From regulatory reflex to reflexive mirroring
Person-centred care is only possible when regulations are not taken for granted, but are questioned and adapted to the personal situation of each client/patient. Healthcare workers do not necessarily want to work without any regulations, rather they are looking for appropriate regulations that enable them to reflect on what constitutes a good standard of care. This might involve mirror interviews with clients and family members or working with the method ’Images of Quality’ (in Dutch: ‘Beelden van Kwaliteit’). According to this method, healthcare providers are trained to observe the normal daily routine in a department. Their observations are discussed with a panel of stakeholders from inside and outside the organisation (patients’ council, Supervisory Board, insurers, municipal councillors). Their reflections are then discussed with the observed team at a meeting that is also attended by the team leader. In this way, a reflexive dialogue is established about what actually constitutes good person-centred care, how it should be provided and the dilemmas it presents in the daily routine of work.
Embrace people who question the status quo and are able to create new micro-systems for good healthcare. These are people who push organisational boundaries without placing themselves outside the organisation: they rock the boat, while staying in it.
Involve different organizational levels in creating appropriate regulations
At the same time, it is simplistic to claim that headstrong individuals alone are enough.
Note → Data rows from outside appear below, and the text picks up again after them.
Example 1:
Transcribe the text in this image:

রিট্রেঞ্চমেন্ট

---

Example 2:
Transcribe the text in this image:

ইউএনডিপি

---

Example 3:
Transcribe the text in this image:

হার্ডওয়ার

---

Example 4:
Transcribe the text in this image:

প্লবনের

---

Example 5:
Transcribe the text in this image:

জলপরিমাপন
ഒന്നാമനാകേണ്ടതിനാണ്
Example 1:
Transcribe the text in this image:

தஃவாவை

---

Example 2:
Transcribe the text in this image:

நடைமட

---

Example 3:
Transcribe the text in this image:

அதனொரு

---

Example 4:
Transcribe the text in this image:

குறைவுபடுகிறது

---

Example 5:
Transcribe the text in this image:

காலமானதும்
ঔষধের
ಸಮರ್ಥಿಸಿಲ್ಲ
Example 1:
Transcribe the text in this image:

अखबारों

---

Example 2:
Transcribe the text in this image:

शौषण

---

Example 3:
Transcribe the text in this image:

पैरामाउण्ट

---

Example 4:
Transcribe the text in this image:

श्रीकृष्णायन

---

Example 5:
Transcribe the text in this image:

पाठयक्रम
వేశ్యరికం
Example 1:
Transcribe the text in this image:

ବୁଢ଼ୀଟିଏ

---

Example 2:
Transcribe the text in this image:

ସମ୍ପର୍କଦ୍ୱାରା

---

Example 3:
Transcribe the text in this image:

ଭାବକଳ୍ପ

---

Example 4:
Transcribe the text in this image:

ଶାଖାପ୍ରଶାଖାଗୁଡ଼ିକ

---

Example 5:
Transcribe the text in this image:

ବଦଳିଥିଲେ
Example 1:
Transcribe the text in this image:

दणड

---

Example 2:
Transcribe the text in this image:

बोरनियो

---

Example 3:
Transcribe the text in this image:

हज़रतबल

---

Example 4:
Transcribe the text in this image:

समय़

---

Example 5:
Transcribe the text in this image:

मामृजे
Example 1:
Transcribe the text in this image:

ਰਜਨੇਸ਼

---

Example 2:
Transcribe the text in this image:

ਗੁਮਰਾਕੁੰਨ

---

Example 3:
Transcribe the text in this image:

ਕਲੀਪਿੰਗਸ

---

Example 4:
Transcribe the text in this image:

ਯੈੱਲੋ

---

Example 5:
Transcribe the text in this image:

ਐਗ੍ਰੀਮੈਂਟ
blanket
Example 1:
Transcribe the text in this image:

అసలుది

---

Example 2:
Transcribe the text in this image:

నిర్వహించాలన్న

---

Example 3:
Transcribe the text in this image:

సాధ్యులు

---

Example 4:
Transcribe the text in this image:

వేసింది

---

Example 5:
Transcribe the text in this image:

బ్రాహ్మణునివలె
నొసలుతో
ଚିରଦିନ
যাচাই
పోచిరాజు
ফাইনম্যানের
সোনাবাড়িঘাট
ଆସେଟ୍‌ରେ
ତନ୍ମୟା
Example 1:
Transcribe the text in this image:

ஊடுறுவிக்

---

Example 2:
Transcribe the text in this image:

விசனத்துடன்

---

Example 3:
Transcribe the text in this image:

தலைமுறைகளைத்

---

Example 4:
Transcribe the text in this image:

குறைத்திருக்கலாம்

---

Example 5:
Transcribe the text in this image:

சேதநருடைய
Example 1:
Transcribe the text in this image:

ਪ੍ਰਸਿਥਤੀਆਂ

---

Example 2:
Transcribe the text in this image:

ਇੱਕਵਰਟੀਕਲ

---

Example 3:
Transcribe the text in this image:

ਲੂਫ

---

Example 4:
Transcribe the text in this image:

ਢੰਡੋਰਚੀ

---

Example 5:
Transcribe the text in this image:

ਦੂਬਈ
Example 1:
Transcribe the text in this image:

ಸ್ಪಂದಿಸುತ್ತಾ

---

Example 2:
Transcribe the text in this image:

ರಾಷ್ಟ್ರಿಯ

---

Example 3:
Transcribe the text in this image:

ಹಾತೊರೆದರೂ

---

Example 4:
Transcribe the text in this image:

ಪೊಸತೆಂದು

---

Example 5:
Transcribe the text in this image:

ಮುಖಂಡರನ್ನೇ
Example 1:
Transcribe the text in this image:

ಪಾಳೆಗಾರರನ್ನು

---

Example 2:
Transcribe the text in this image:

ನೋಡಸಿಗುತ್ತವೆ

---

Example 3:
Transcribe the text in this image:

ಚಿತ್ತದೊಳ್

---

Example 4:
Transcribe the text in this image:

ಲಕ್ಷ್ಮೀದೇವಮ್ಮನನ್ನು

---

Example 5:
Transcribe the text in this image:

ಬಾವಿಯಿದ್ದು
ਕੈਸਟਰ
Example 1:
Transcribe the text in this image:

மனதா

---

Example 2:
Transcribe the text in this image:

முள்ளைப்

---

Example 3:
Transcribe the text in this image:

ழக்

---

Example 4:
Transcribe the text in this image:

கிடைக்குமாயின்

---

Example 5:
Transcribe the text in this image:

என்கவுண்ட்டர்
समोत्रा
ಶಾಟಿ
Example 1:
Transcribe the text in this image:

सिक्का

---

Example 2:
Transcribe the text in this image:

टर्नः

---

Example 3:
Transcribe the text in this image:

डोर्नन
Since the reach of regulations often extends organizational boundaries, the discussion about appropriate regulations must be conducted with various organizational levels, people and organisations. Often, this is not the case however. We hear healthcare workers say, for instance, that regulations are ‘thought up by people in the office’ or ‘are imposed’ by bodies such as the Inspectorate. This illustrates the gap between policy and practice. Recoupling these various levels is crucial for tackling the problem of regulatory burden. The red button that some organisations have introduced is a helpful tool. When a healthcare worker comes across an absurd or cumbersome rule, they can press the button. A manager will meet up with the healthcare workersto discuss a solution.
Make accountability more narrative and generative
Whilst it is important to record some quantative targets, they are not enough for a proper discussion about quality. It is therefore important to enhance the narrative (story-telling) and generative (learning-driven) aspects of accountability. Initiatives like ‘Beelden van Kwaliteit’ and the new approach for writing quality reports in the care sector for people with disabilities , are great examples.
It’s clear that some healthcare organisations already have taken significant steps towards new, experimental steering models. They have started (tentatively) taming the bureaucratic squid. Which care organisations will follow their lead?